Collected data
*** Block opens ***

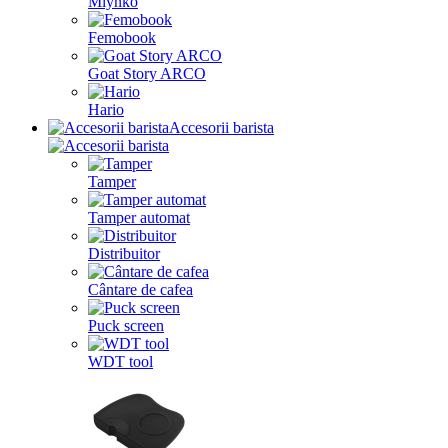
Mlynko
Femobook
Goat Story ARCO
Hario
Accesorii barista
Tamper
Tamper automat
Distribuitor
Cântare de cafea
Puck screen
WDT tool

*** Block closes ***

Copy the data exactly. Pictures do not belong in the copy.

Mlynko
Femobook
Goat Story ARCO
Hario
Accesorii barista
Tamper
Tamper automat
Distribuitor
Cântare de cafea
Puck screen
WDT tool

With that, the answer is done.